Spaghetti sticks stir up debate at Langara College café

Lollipop Moment Café claims raw pasta greener, cleaner option than wood


Reported by Violetta Kryak

The Lollipop Moment Café at Langara College is using raw spaghetti as coffee stir sticks in an attempt to reduce waste and promote an environmentally-friendly lifestyle.

This is the first instance of spaghetti used as stir sticks at Langara, though UBC campus has used them for several years. The manager of Lollipop Moment Café, Tahai Zhog, said he uses spaghetti because it is easily compostable. He also wants to ensure cleanliness, since he doesn’t know how wood gets treated before becoming stir sticks.  Plus, the change has been popular.

“Everybody loves it. That’s why we keep using spaghetti, although the cost is higher than using the wood,” Zhog said.

Experts say two types of stir sticks hard to compare

The question of which type of stir stick would be better for the environment is a tough one, as experts would have to compare the impact of cutting down trees to the impact of growing the grain, and possibly using chemicals and pesticides.

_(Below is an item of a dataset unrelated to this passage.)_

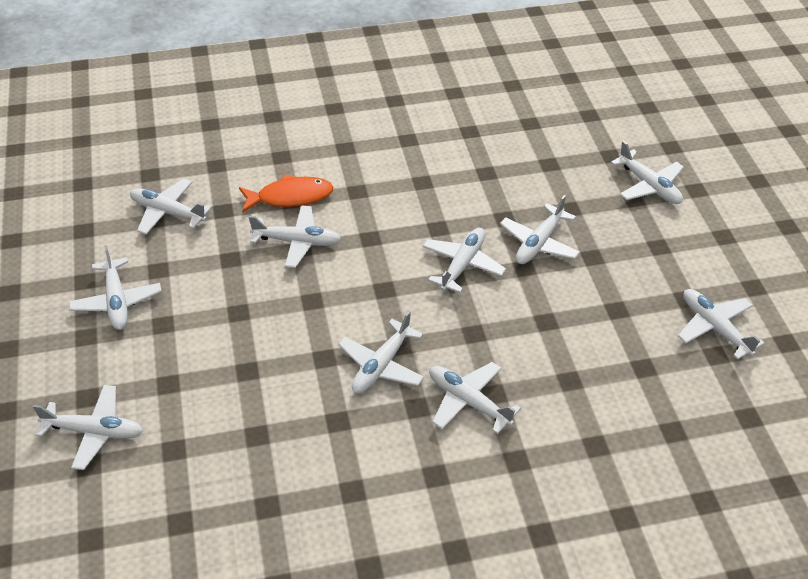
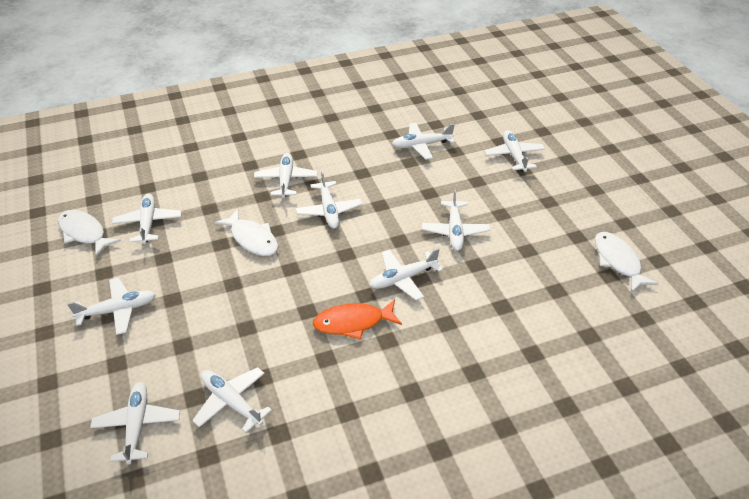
white fish: 0 -> 3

“I’m not familiar with any studies off the top of my head that say one is better than the other,” said environmental studies coordinator Katrina Erdos. “And those kinds of evaluations are hard to make. Spaghetti should be sustainable, and so should be the wooden stir sticks.”

A potential issue for students is the fact that the spaghetti used by Lollipop Moment is not vegan, GMO-free or celiac-friendly. Zhog, however, is not worried.

“If the person’s intolerance is that severe, they are facing risks all around, not just in our spaghetti,” Zhog said. “I started using spaghetti last term, so far nobody said ‘That gluten is going to kill me.”

Some students find the change charming.

“I think it is so funny! It is the strangest thing I’ve ever seen! It’s good, it’s something different,” said business management student Laura Duong.